• SOURCE EXTRACT:
************
Ecologists may squirm over terms, but it cannot be denied that this constitutes one of the essential features that distinguishes humans from other species--our ability to band together and manipulate the forces of nature to our own ends through the systematic use of planning and tools.
In short, human beings produce their subsistence--and more beyond--rather than just find it. Human beings, unlike other animals, have a history that is based upon the changes that they wrought upon nature based on the social relations they create to work up nature to their own ends.
As if he expected to be misinterpreted by a forerunner of environmentalism, Engels continues: "Let us not, however, flatter ourselves overmuch on account of our human victories over nature. For each such victory nature takes its revenge on us. Each victory, it is true, in the first place brings about the results we expected, but in the second and third places it has quite different, unforeseen effects which only too often cancel the first."
This problem is, in the first place, a product of our incomplete understanding of the workings of nature and the effects of our actions upon them. The phenomenon becomes more acute under capitalism, argues Engels, where only "the social effects of human actions in the fields of production and exchange that are actually intended" are examined, and even here the "intended" effects are motivated solely by "the profit to be made on selling."
Engels then cites many examples of the destruction of the environment brought about by the boundless and blind lust for profit. "Thus at every step we are reminded that we by no means rule over nature like a conqueror over a foreign people, like someone standing outside nature--but that we, with flesh, blood and brain, belong to nature, and exist in its midst, and that all our mastery of it consists in the fact that we have the advantage over all other creatures of being able to learn its laws and apply them correctly."
To truly live harmoniously with nature, society must undergo "a complete revolution in our hitherto existing mode of production, and simultaneously a revolution in our whole contemporary social order," Engels writes.
The point is not to "leave nature alone," but to transform human social relations so that production (and the technology accompanying it) develops in a planned manner that takes into account human need--and, by extension, the care of the natural environment upon which human needs depend.
************
• PROBLEM SET:
1. Repeat the passage on Engels and nature word for word, starting with "Ecologists may squirm" and going on through "their own ends.".
2. According to the passage on Engels and nature, what must society undergo to truly live harmoniously with nature?

[Stored records]
************
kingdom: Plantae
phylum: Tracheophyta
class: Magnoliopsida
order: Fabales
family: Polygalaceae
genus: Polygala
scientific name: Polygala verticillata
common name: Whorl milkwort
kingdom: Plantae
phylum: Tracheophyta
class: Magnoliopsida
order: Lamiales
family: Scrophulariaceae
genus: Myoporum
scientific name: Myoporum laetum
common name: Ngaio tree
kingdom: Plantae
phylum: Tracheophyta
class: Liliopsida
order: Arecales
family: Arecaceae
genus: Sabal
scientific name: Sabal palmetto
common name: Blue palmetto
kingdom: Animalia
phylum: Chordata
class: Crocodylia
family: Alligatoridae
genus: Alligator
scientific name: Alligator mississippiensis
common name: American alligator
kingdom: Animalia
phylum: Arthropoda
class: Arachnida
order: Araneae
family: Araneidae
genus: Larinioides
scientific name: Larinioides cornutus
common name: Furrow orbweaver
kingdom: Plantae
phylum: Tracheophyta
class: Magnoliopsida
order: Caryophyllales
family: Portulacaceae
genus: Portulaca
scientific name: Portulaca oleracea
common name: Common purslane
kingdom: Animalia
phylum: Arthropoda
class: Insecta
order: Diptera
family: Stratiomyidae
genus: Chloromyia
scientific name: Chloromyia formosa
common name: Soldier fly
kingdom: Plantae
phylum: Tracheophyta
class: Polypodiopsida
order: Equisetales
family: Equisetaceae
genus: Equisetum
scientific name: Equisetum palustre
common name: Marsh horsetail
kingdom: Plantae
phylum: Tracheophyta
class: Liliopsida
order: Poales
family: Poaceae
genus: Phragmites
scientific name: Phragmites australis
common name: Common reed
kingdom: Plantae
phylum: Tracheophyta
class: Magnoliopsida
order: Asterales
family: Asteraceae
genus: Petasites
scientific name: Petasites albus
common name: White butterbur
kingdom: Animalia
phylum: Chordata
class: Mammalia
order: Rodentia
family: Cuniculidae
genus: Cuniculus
************
• FINAL ANSWERS:
1.
Ecologists may squirm over terms, but it cannot be denied that this constitutes one of the essential features that distinguishes humans from other species--our ability to band together and manipulate the forces of nature to our own ends through the systematic use of planning and tools.
In short, human beings produce their subsistence--and more beyond--rather than just find it. Human beings, unlike other animals, have a history that is based upon the changes that they wrought upon nature based on the social relations they create to work up nature to their own ends.

2. A complete revolution in the existing mode of production and, at the same time, a revolution in the whole contemporary social order.